Warren Buffett’s Berkshire Hathaway quietly made a multibillion-dollar acquisition in January, the company’s annual report shows. The deal promises to boost its exposure to the booming electric-vehicle industry.
The famed investor’s conglomerate purchased 41.4% of Pilot Travel Centers for about $8.2 billion on January 31. The transaction lifted Berkshire’s ownership of the business to 80%, as it originally bought a 38.6% stake in 2017.
Pilot is the largest operator of travel centers in North America, with more than 650 locations. Under the Pilot Flying J, Pilot Travel Centers, and Mr. Fuel brands, it offers gas, restrooms, parking, fast-food restaurants, and amenities such as laundry and showers to truck drivers and other motorists.
The truck-stop group grew its revenues from $20 billion in 2017 to $45 billion in 2021, and now generates more than $1 billion in yearly pre-tax earnings.
Moreover, Pilot partnered with General Motors last year to establish a national network of 2,000 EV charging stations by 2026. It also intends to work with Volvo to develop a similar network for battery-powered trucks.

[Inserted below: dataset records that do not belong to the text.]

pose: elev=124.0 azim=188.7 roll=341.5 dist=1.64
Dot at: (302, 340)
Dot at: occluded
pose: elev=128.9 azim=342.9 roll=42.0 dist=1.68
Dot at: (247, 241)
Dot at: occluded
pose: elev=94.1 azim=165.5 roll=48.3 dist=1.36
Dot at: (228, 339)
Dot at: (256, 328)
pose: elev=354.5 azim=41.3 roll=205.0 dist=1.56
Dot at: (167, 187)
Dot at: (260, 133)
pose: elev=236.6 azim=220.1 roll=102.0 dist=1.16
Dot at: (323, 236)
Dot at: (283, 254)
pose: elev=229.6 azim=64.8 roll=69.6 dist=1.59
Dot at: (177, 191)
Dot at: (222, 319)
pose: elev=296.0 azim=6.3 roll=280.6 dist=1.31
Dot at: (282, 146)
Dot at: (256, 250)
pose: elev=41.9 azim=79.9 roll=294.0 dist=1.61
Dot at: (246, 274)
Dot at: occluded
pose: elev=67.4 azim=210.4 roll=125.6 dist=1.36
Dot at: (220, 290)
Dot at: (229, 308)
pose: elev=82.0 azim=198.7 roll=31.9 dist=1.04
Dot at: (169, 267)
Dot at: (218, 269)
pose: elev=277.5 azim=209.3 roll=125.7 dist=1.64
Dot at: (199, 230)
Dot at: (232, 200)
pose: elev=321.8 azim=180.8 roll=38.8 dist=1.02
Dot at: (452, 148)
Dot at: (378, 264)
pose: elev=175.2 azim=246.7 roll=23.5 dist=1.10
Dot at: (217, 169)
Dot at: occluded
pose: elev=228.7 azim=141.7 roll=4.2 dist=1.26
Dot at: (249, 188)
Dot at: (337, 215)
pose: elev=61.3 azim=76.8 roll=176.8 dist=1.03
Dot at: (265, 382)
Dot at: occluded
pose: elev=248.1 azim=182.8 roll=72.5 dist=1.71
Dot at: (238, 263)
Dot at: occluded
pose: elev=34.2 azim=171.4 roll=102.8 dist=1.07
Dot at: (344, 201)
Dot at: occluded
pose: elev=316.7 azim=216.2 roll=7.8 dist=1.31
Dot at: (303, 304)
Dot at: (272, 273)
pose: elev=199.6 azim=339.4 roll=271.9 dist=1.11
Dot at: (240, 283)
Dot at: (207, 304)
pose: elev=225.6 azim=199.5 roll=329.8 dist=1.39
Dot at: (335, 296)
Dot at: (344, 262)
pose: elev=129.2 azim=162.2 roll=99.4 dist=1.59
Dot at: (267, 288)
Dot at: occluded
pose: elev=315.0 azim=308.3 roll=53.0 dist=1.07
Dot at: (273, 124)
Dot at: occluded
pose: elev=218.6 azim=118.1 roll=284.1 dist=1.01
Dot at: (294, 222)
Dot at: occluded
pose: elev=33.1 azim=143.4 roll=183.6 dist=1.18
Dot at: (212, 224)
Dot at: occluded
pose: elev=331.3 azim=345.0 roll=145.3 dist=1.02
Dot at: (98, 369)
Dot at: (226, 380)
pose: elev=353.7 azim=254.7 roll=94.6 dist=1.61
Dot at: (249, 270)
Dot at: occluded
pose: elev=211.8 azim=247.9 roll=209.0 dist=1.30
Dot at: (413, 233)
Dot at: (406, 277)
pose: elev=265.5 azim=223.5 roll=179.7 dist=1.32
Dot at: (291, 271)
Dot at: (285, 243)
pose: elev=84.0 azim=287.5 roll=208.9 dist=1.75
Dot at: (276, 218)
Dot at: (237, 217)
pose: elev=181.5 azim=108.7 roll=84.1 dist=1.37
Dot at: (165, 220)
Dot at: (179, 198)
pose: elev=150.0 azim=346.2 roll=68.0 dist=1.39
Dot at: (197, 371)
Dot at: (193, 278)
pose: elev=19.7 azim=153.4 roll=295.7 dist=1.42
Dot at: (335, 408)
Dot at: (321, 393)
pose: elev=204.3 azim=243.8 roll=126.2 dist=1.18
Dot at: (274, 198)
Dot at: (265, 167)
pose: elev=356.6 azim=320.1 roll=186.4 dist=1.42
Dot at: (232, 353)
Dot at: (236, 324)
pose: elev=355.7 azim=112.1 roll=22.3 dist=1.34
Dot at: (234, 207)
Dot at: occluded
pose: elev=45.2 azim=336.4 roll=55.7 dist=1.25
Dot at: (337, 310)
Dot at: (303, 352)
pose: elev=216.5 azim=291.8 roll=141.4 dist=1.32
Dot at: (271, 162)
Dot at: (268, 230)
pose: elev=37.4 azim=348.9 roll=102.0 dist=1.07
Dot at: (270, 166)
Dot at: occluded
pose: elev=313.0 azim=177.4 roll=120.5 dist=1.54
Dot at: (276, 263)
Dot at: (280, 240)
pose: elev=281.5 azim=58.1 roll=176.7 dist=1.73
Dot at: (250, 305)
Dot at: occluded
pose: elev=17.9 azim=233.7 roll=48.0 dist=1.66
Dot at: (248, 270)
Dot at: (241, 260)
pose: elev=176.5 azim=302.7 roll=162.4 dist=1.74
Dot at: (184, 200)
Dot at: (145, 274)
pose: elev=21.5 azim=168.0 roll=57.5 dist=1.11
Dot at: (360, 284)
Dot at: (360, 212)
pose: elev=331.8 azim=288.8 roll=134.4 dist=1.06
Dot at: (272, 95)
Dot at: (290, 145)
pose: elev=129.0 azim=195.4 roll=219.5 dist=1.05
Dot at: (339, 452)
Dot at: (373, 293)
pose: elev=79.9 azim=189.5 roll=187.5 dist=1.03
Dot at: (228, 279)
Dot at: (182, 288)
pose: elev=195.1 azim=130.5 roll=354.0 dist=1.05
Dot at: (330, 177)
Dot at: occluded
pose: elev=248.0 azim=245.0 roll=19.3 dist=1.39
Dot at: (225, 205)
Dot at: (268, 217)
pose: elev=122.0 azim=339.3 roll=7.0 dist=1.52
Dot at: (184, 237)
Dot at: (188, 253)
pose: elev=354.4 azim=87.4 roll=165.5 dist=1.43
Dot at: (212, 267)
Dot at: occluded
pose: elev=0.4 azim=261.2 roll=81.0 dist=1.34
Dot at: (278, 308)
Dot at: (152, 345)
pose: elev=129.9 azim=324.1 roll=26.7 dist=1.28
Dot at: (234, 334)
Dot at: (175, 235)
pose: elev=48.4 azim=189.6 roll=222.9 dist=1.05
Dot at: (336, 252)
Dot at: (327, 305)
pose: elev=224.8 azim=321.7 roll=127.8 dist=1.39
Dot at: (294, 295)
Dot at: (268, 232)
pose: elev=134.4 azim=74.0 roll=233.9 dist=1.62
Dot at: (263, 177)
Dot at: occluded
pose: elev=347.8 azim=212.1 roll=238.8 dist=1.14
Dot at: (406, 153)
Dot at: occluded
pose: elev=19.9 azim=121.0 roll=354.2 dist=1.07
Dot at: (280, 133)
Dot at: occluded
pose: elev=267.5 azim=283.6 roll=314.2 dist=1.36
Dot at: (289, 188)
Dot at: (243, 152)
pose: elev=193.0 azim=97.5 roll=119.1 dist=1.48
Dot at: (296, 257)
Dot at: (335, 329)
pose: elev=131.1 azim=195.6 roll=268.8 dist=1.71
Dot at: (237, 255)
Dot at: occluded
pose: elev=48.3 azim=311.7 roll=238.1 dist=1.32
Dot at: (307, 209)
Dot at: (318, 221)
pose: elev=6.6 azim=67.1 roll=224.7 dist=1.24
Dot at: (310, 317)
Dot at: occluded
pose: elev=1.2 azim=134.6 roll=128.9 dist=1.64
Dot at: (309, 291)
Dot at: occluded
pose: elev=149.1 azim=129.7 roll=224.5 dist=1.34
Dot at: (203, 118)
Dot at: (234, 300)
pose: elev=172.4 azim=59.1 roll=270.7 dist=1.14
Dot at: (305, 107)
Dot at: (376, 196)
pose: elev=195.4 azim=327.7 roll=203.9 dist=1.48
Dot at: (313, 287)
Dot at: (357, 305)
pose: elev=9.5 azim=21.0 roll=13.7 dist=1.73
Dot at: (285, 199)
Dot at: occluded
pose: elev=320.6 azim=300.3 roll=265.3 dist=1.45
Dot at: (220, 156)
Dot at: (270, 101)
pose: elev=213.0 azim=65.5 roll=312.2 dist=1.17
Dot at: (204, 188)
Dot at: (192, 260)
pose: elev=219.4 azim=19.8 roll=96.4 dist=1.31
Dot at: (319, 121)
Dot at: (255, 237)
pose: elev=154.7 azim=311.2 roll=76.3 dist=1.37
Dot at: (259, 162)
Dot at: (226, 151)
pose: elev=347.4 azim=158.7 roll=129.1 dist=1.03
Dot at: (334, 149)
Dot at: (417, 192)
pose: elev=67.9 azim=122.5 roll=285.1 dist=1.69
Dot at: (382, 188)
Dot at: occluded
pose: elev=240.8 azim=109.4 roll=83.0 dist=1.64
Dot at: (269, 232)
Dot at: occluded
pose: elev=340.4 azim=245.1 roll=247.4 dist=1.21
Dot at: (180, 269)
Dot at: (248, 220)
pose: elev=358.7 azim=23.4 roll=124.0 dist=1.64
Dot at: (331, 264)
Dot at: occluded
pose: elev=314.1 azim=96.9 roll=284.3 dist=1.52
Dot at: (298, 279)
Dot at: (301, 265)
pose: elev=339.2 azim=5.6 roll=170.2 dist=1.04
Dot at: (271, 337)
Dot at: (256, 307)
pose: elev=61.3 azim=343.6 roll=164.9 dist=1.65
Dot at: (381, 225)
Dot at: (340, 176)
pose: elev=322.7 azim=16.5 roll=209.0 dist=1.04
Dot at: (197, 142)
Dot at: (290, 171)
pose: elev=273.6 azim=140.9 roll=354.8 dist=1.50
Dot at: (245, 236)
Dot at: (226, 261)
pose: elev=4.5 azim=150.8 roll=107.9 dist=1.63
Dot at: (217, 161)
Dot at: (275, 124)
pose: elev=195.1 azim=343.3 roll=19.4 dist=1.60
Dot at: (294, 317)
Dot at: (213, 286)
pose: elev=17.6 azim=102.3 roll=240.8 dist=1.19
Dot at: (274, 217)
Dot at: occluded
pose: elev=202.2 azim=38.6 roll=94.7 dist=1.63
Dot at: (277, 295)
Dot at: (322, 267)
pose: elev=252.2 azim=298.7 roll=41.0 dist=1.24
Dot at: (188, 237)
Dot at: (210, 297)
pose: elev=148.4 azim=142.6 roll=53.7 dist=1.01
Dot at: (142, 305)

Berkshire’s controlling stake in the company should mean it benefits from those infrastructure buildouts.
Berkshire already owns a significant stake in BYD, a Chinese EV company and key rival to Elon Musk’s Tesla. However, it has been cashing out profits from the lucrative wager in recent months.
Buffett built Berkshire into one of the world’s biggest companies by investing in public companies such as Apple and Coca-Cola, and acquiring scores of businesses including Geico and Duracell.
However, Buffett and his team have struggled to find bargains in recent years, as stocks have soared and both private equity firms and special-purpose acquisition companies (SPACs) have bid up the price of acquisitions.
Their luck seemed to change last year. Berkshire, a net seller of stocks in both 2020 and 2021, bought a net $34 billion of stocks in 2022. It also acquired insurer Alleghany for about $12 billion, and repurchased $8 billion worth of Berkshire shares.
“Berkshire put over $53 billion to work in 2022, more than during the prior two years combined,” James Shanahan, a senior equity research analyst at Edward Jones, told Insider in an email.
“Q1 2023 is off to a strong start,” he added, pointing to Berkshire acquiring Pilot and spending about $700 million on buybacks in the first six weeks of this year.